It was a priceless, transformational moment.
I was sitting on one of the player benches, just trying to catch my breath. The family and I were at the local ice rink, enjoying a couple of hours of ice skating just after Christmas. As a kid, ice skating was a regular weekend activity during the fall and winter months. My skating skills were never that great, but I managed to do OK. Now, some 40 years later, my daughters’ interest in skating has gotten me to lace up the skates once again.
Time has not improved my skating skills.
Apparently, Kyle thought I was pretty good at skating.
He said I was an expert.
I have no idea who Kyle is. He looked to be about 10 years old, enjoying some skating with his family. As I was sitting on the bench, exhausted, Kyle stopped and asked if he could tell me something. Surprised, I said “sure”. He said “you’re an expert at skating. I’ve been watching you skate and you’re really good…like an expert.”
Kind of stunned by what I heard, I wasn’t quite sure how to respond.
I’m glad I didn’t respond as instinctively as I often do.
My initial thought was to somehow try and convince Kyle he was wrong. In my mind I’m really not that good at skating. But instead of doing what I’ve often habitually done, I did something different.
I simply smiled and said “thank you”.
How often, when someone expresses an unexpected compliment toward us, do we find a way to try and minimize it? As if we couldn’t possibly be what the other thinks we are?
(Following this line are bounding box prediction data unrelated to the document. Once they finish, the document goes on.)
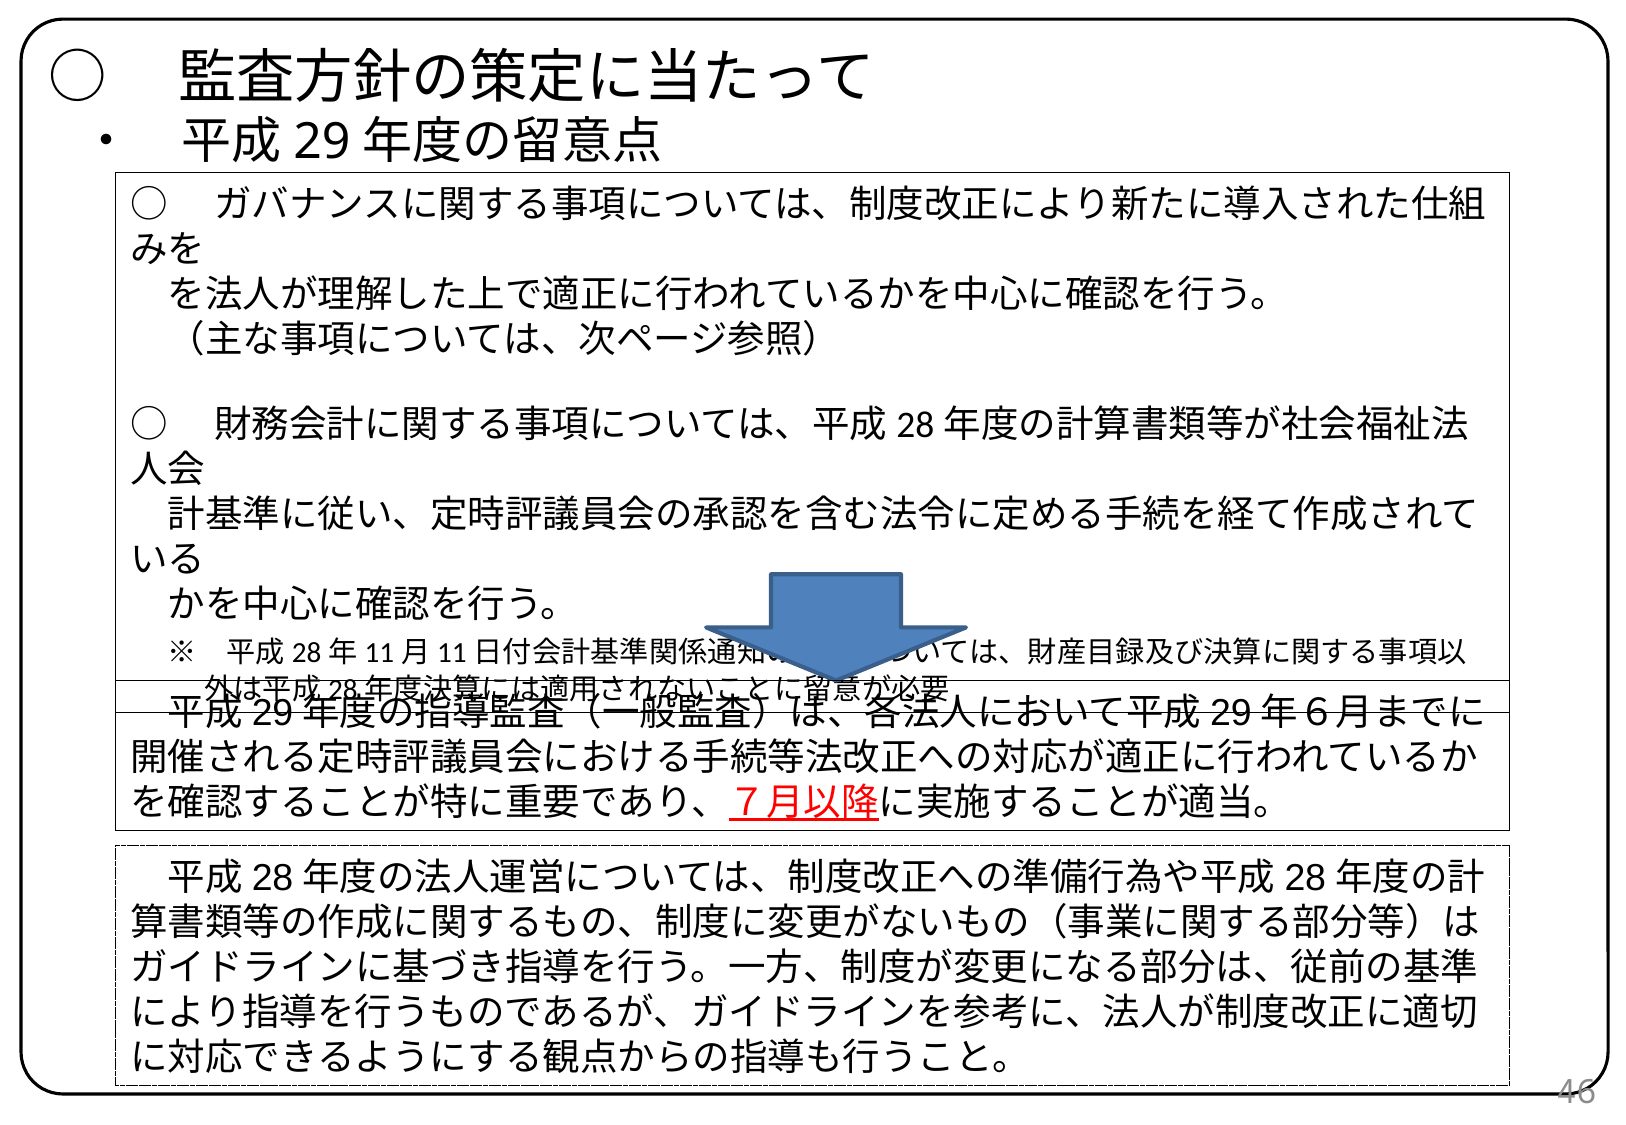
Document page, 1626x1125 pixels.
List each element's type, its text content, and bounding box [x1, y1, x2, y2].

text_box 平成28年度の法人運営については、制度改正への準備行為や平成28年度の計算書類等の作成に関するもの、制度に変更がないもの（事業に関する部分等）はガイドラインに基づき指導を行う。一方、制度が変更になる部分は、従前の基準により指導を行うものであるが、ガイドラインを参考に、法人が制度改正に適切に対応できるようにする観点からの指導も行うこと。 [115, 845, 1510, 1086]
text_box 46 [1450, 1062, 1612, 1118]
text_box ○ ガバナンスに関する事項については、制度改正により新たに導入された仕組みを を法人が理解した上で適正に行われているかを中心に確認を行う。 （主な事項については、次ページ参照） ○ 財務会計に関する事項については、平成28年度の計算書類等が社会福祉法人会 計基準に従い、定時評議員会の承認を含む法令に定める手続を経て作成されている かを中心に確認を行う。 ※ 平成28年11月11日付会計基準関係通知の改正については、財産目録及び決算に関する事項以外は平成28年度決算には適用されないことに留意が必要 [115, 172, 1510, 680]
text_box 平成29年度の指導監査（一般監査）は、各法人において平成29年６月までに開催される定時評議員会における手続等法改正への対応が適正に行われているかを確認することが特に重要であり、７月以降に実施することが適当。 [115, 680, 1510, 831]
text_box ○ 監査方針の策定に当たって ・ 平成29年度の留意点 [18, 16, 1611, 1097]
text_box [704, 572, 969, 680]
For me, I’ve noticed that had, in fact, become an instinctual response.
As we go through our life journey we develop a story about who we are. We listen to others, often those we look up to, and their comments, either intentionally or not, greatly shape the vision of who we think we are. We also learn about the power of comparison and how that can further shape our limiting beliefs, further eroding our worthiness and solidifying our vision as someone who shouldn’t be on the receiving end of complimentary words.
And it works both ways. Think about how often we offer someone a compliment or strong positive feedback only to be met with a response somehow trivializing our opinion. If you take the time to notice, you’ll see it’s quite prevalent.
I’m certain that my skating skills are not close to being at the expert level. But in his mind, I was pretty damn good at it, so much so that he actually approached me to tell me what he thought of my skating. With his honesty and sincerity, I felt Kyle deserved a “thank you” and not an explanation as to why he was wrong.
I was touched by Kyle’s actions and words. I hope he continues to express his positive opinions to others when he sees fit. I didn’t want to ruin this experience for him. I didn’t want to show him through my own words what minimizing yourself looks like.
Thank you, Kyle, for helping me be better at being me.
Sometimes allowing yourself to receive a gift is more important than the actual gift itself.